CB_forest$finalModel##
## Call:
## randomForest(x = x, y = y, mtry = param$mtry)
## Type of random forest: classification
## Number of trees: 500
## No. of variables tried at each split: 3
##
## OOB estimate of error rate: 19.41%
## Confusion matrix:
## No Yes class.error
## No 191 30 0.1357466
## Yes 36 83 0.3025210
The results of the using of mtry = 3, shows that the model correctly predicted 83 customers will buy and 36 incorrect predictions. Similarly, the model predicts 191 customers will not buy and 30 predictions incorrectly.
Let’s test our random forest model to our CB_test dataset.
forest_pred <- predict(CB_forest, CB_test_Val)
forest_pred## [1] No No No No No No No Yes No No No Yes No No No No No Yes No
## [20] No No No No Yes No No No No No No No No No No No No No Yes
## [39] Yes Yes Yes No Yes Yes Yes No No No Yes Yes Yes No Yes No Yes Yes No
## [58] No Yes No
## Levels: No Yes
(conf_matrix_forest <- table(forest_pred, CB_test$Purchased))##
## forest_pred No Yes
## No 33 9
## Yes 3 15
The results of the confusionmatrix shows that the Random Forest classification correctly predicted 15 customers will buy and 3 incorrect predictions. Similarly, the model predicts 33 customers will not buy and 9 predictions incorrectly. What is the level of accuracy?? Let’s see below.

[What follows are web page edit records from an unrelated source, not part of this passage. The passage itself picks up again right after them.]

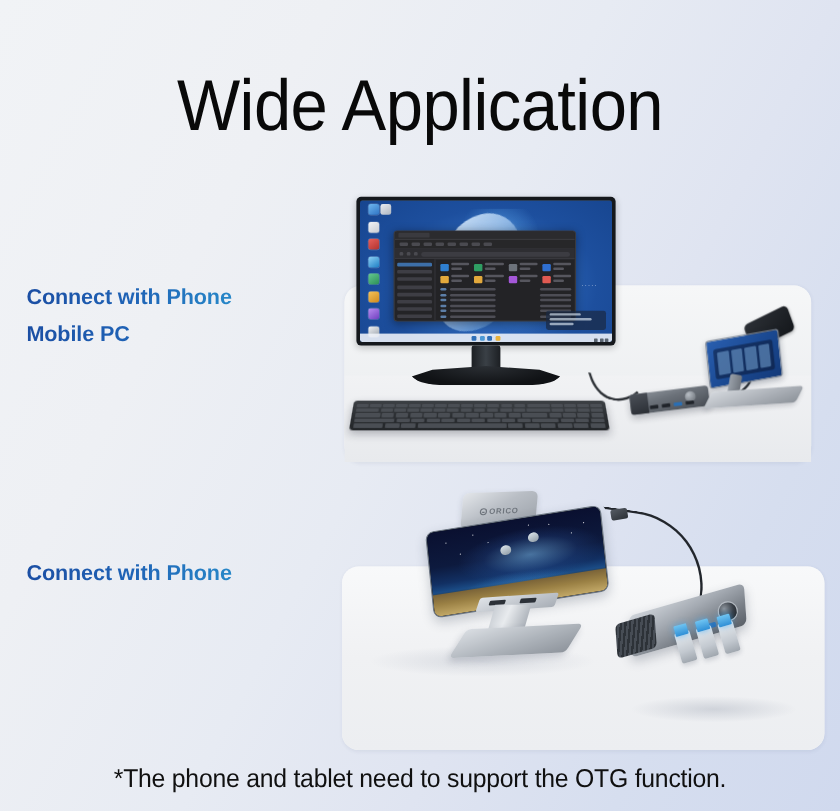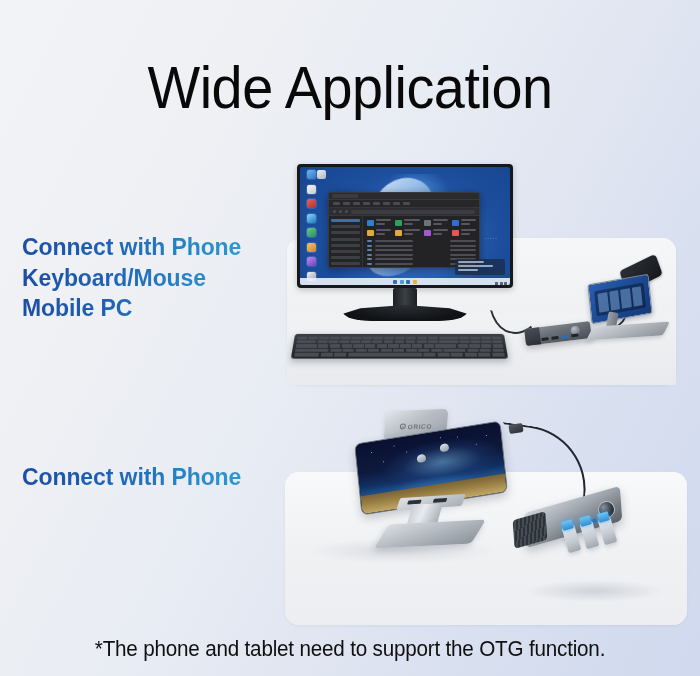--- a/index.html
+++ b/index.html
@@ -45,7 +45,7 @@
   .txt-block.b2 { top: 462px; }
 
   .line {
-    font-size: 23px;
+    font-size: 18px;
     line-height: 30.5px;
     font-weight: 700;
     letter-spacing: -0.1px;

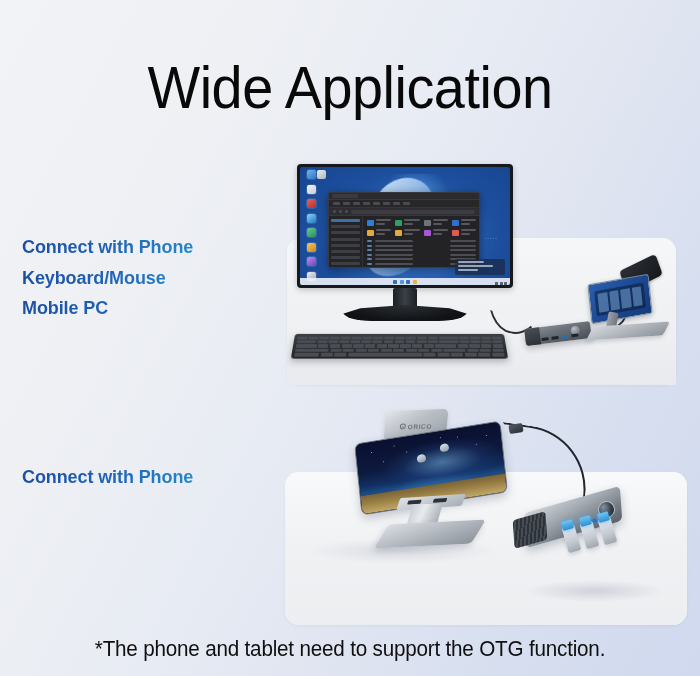--- a/index.html
+++ b/index.html
@@ -410,7 +410,6 @@
 
   <div class="txt-block b1">
     <div class="line">Connect with Phone</div>
-    <div class="line">Keyboard/Mouse</div>
     <div class="line">Mobile PC</div>
   </div>
 

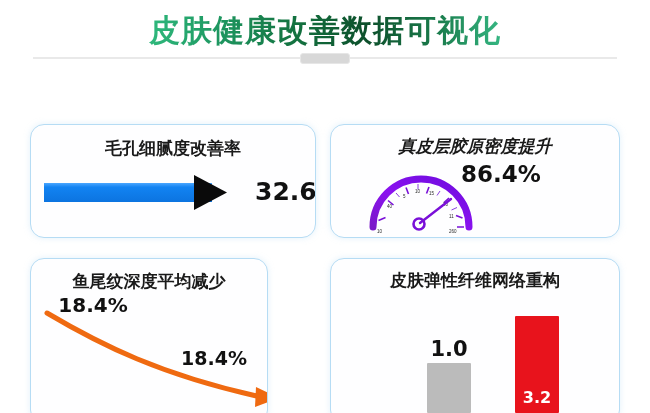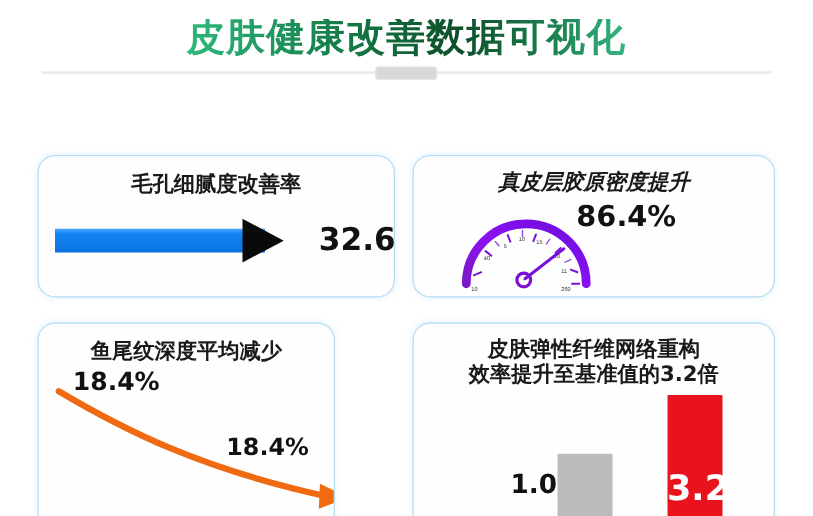--- a/index.html
+++ b/index.html
@@ -289,7 +289,6 @@
   <div class="card card-br">
     <div class="card-title c4-title">
       <div>皮肤弹性纤维网络重构</div>
-      <div>效率提升至基准值的3.2倍</div>
     </div>
 
     <div class="c4-chart">

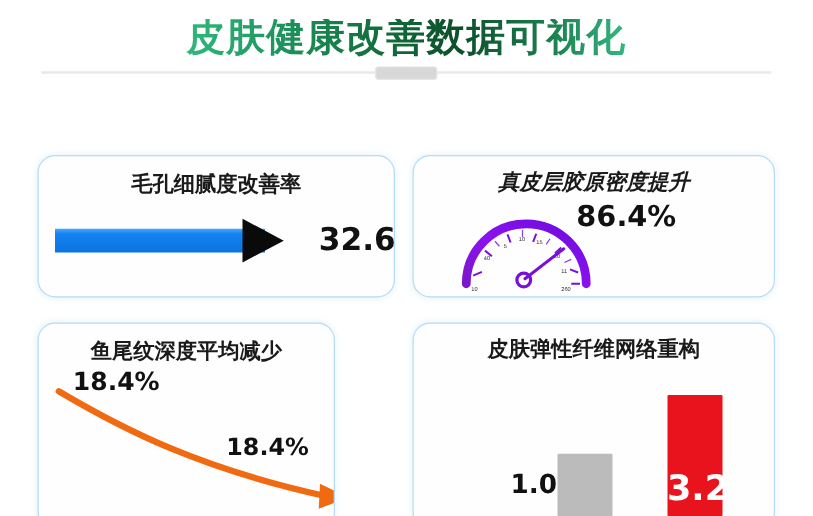--- a/index.html
+++ b/index.html
@@ -162,7 +162,7 @@
     align-items: flex-end;
     gap: 8px;
   }
-  .bar-col { position: relative; display: flex; flex-direction: row; align-items: center; padding-left: 36px; }
+  .bar-col { position: relative; display: flex; flex-direction: column; align-items: center; padding-left: 36px; }
   .bar-top-label {
     font-size: 21px;
     font-weight: bold;

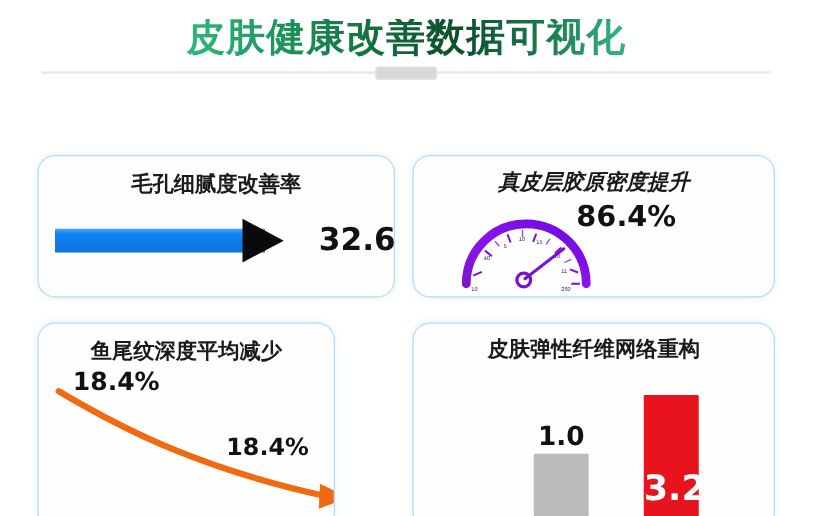--- a/index.html
+++ b/index.html
@@ -182,7 +182,7 @@
     left: 0; bottom: 6px;
     width: 100%;
     text-align: center;
-    font-size: 28px;
+    font-size: 16px;
     font-weight: bold;
     color: #ffffff;
     font-family: "DejaVu Sans", "Liberation Sans", sans-serif;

(rf_cm <- confusionMatrix(conf_matrix_forest))## Confusion Matrix and Statistics
##
##
## forest_pred No Yes
## No 33 9
## Yes 3 15
##
## Accuracy : 0.8
## 95% CI : (0.6767, 0.8922)
## No Information Rate : 0.6
## P-Value [Acc > NIR] : 0.0008097
##
## Kappa : 0.5652
##
## Mcnemar's Test P-Value : 0.1489147
##
## Sensitivity : 0.9167
## Specificity : 0.6250
## Pos Pred Value : 0.7857
## Neg Pred Value : 0.8333
## Prevalence : 0.6000
## Detection Rate : 0.5500
## Detection Prevalence : 0.7000
## Balanced Accuracy : 0.7708
##
## 'Positive' Class : No
##
Based on business questions, the best metrics are
accuracy & sensitivity/recall. Because we
want to predict whether a customer will buy or not the product.
(eval_nb <- data_frame(Accuracy = nb_cm$overall[1],
Recall = nb_cm$byClass[1],
Specificity = nb_cm$byClass[2],
Precision = nb_cm$byClass[3]))(eval_dt <- data_frame(Accuracy = dt_cm$overall[1],
Recall = dt_cm$byClass[1],
Specificity = dt_cm$byClass[2],
Precision = dt_cm$byClass[3]))(eval_rf <- data_frame(Accuracy = rf_cm$overall[1],
Recall = rf_cm$byClass[1],
Specificity = rf_cm$byClass[2],
Precision = rf_cm$byClass[3]))Based on the evaluation above, it can be seen that the results of the Naive Bayes & Decission Tree have a similar and better accuracy and sensitivity/recal than Random Forest.
So it was decided that we can use Naive Bayes & Decission Tree model to answer future business questions.